Neue Gräben statt fixer Zusagen

Eigentlich hätte die Konferenz zur Sicherheit und Migration in Wien Fortschritte in Partnerschaftsfragen mit Drittstaaten bringen sollen. Zählbares gab es in der Frage der umstrittenen Installierung von EU-Einrichtungen („Anlandeplattformen“ und „Asylzentren“) außerhalb der EU aber nicht. Vielmehr rissen EU-intern neue Gräben auf.

Das Ansinnen der EU ist rasch erklärt: „Anlandeplattformen“ sollen in nordafrikanischen Ländern bzw. „Asylzentren“ in Staaten des Westbalkans entstehen. Dorthin überführt sollen etwa endgültig abgelehnte Asylwerber werden. Dabei geht es um die Länder Montenegro, Bosnien-Herzegowina, Albanien und Mazedonien. Im Falle Afrikas heißen die Verhandlungspartner Ägypten, Algerien, Libyen, Mali, Marokko, Niger und Tschad – allesamt waren sie, so hieß es offiziell, mit Delegierten bei der Konferenz vertreten.

Kein verbindliches Signal

Doch Greifbares wurde nicht geliefert, weder aus den Balkan-Staaten noch aus einem nordafrikanischen Staat konnten verbindliche Signale vernommen werden. Stattdessen mussten Beobachter das Gefühl bekommen, dass innerhalb der EU neue Gräben entstanden sind. Hinweise darauf wurden gleich mehrere geliefert. Die Aktanten: EU-Migrationskommissar Dimitris Avramopoulos, Gastgeber Innenminister Herbert Kickl (FPÖ), Italiens Matteo Salvini und Luxemburgs Jean Asselborn.
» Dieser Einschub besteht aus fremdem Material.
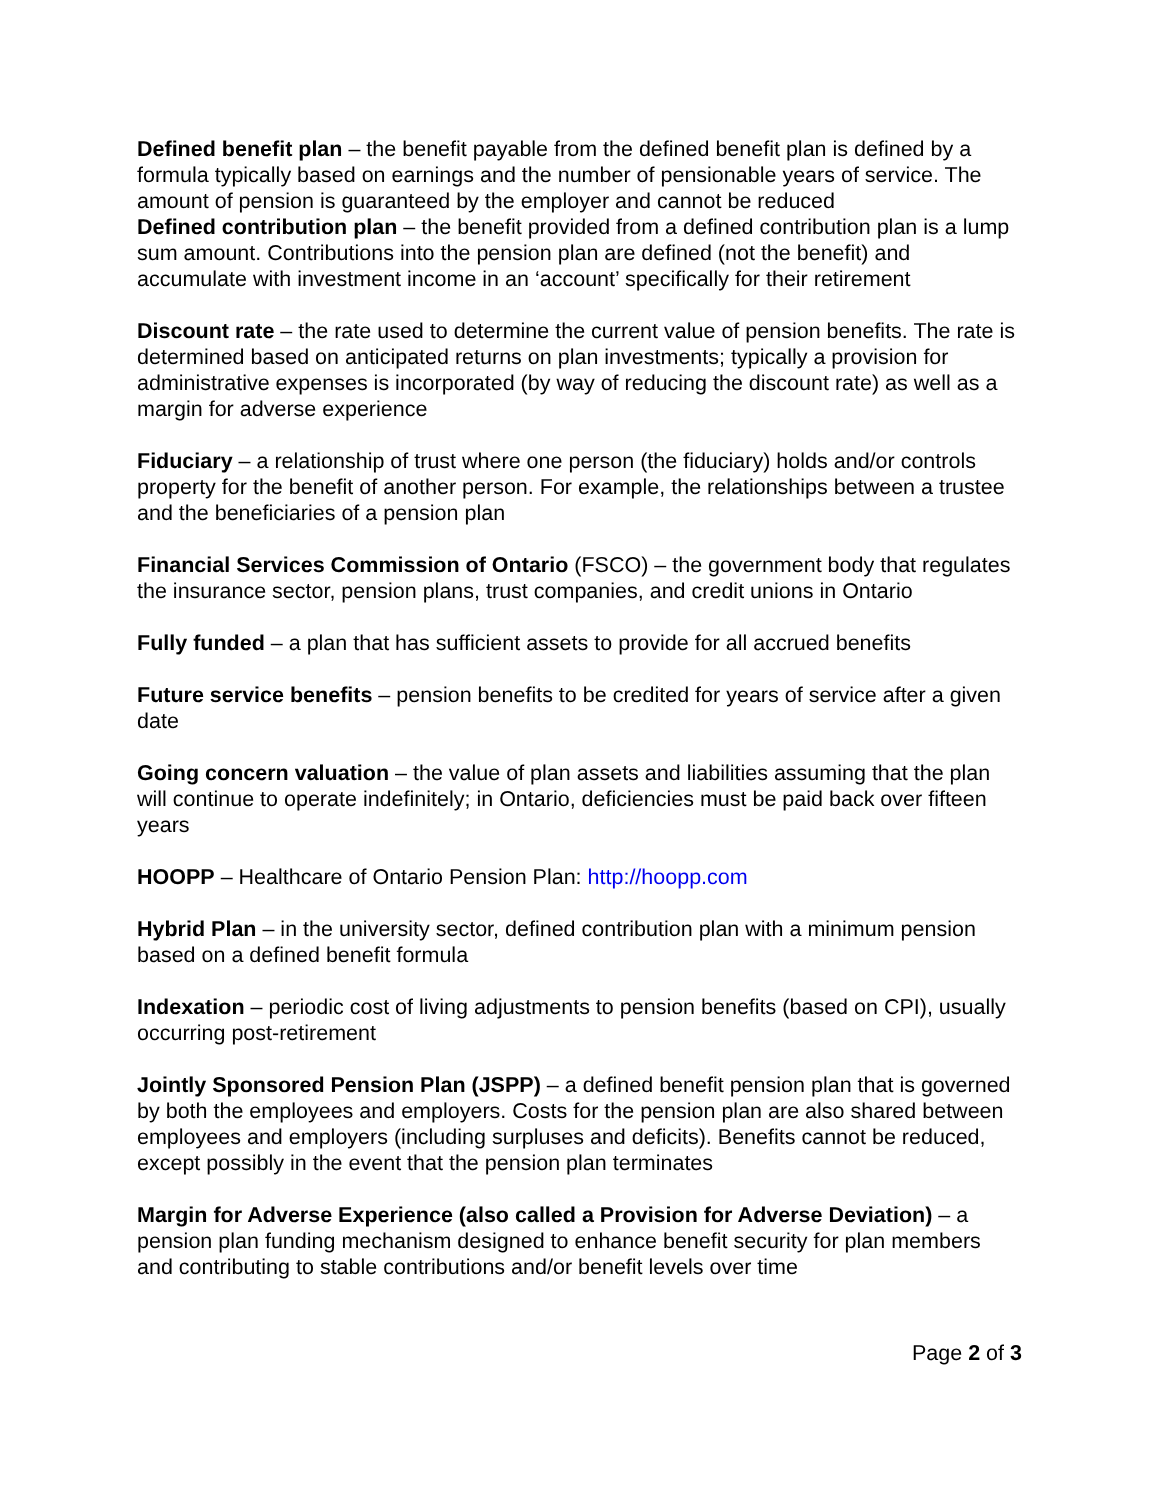Defined benefit plan – the benefit payable from the defined benefit plan is defined by a formula typically based on earnings and the number of pensionable years of service. The amount of pension is guaranteed by the employer and cannot be reduced
Defined contribution plan – the benefit provided from a defined contribution plan is a lump sum amount. Contributions into the pension plan are defined (not the benefit) and accumulate with investment income in an ‘account’ specifically for their retirement
Discount rate – the rate used to determine the current value of pension benefits. The rate is determined based on anticipated returns on plan investments; typically a provision for administrative expenses is incorporated (by way of reducing the discount rate) as well as a margin for adverse experience
Fiduciary – a relationship of trust where one person (the fiduciary) holds and/or controls property for the benefit of another person. For example, the relationships between a trustee and the beneficiaries of a pension plan
Financial Services Commission of Ontario (FSCO) – the government body that regulates the insurance sector, pension plans, trust companies, and credit unions in Ontario
Fully funded – a plan that has sufficient assets to provide for all accrued benefits
Future service benefits – pension benefits to be credited for years of service after a given date
Going concern valuation – the value of plan assets and liabilities assuming that the plan will continue to operate indefinitely; in Ontario, deficiencies must be paid back over fifteen years
HOOPP – Healthcare of Ontario Pension Plan: http://hoopp.com
Hybrid Plan – in the university sector, defined contribution plan with a minimum pension based on a defined benefit formula
Indexation – periodic cost of living adjustments to pension benefits (based on CPI), usually occurring post-retirement
Jointly Sponsored Pension Plan (JSPP) – a defined benefit pension plan that is governed by both the employees and employers. Costs for the pension plan are also shared between employees and employers (including surpluses and deficits). Benefits cannot be reduced, except possibly in the event that the pension plan terminates
Margin for Adverse Experience (also called a Provision for Adverse Deviation) – a pension plan funding mechanism designed to enhance benefit security for plan members and contributing to stable contributions and/or benefit levels over time
Page 2 of 3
Zwar gaben sich Kickl und Avramopoulos beim Abschlussstatement betont sachlich, doch hatte Kickl den EU-Kommissar noch vor Beginn der Tagung heftig kritisiert. Noch am Vortag hatte Avramopoulos die Realisierung von Camps oder „Plattformen“ als „unmöglich“ bezeichnet. Der Innenminister reagierte mit Unverständnis: Es sei „ein schlechtes Signal, jetzt zu verkünden, dass alles keinen Sinn macht“, Avramopoulos werfe „schon die Flinte ins Korn“. Auf ORF.at-Nachfrage bestätigte er fortlaufende Gespräche.

„Lassen wir uns ein bisserl Zeit“

Ähnlich wurde es zum Abschluss der Konferenz verlautbart: Kickl schlug vor, die Sache „umzudrehen“: Es gäbe bis dato keine Absage von einem afrikanischen Staat. „Lassen wir uns mit der Sache ein bisserl Zeit“, meinte der Innenminister, der auf erste Gespräche mit den Staaten verwies und in diesem Zusammenhang auf das Ausräumen des „einen oder anderen Missverständnisses“. Avramopoulos drehte den Spieß wiederum um: „Niemand hat bis jetzt zugestimmt, das macht mich pessimistisch.“ Immerhin: Fortlaufende Gespräche auf allen Ebenen bestätigte er.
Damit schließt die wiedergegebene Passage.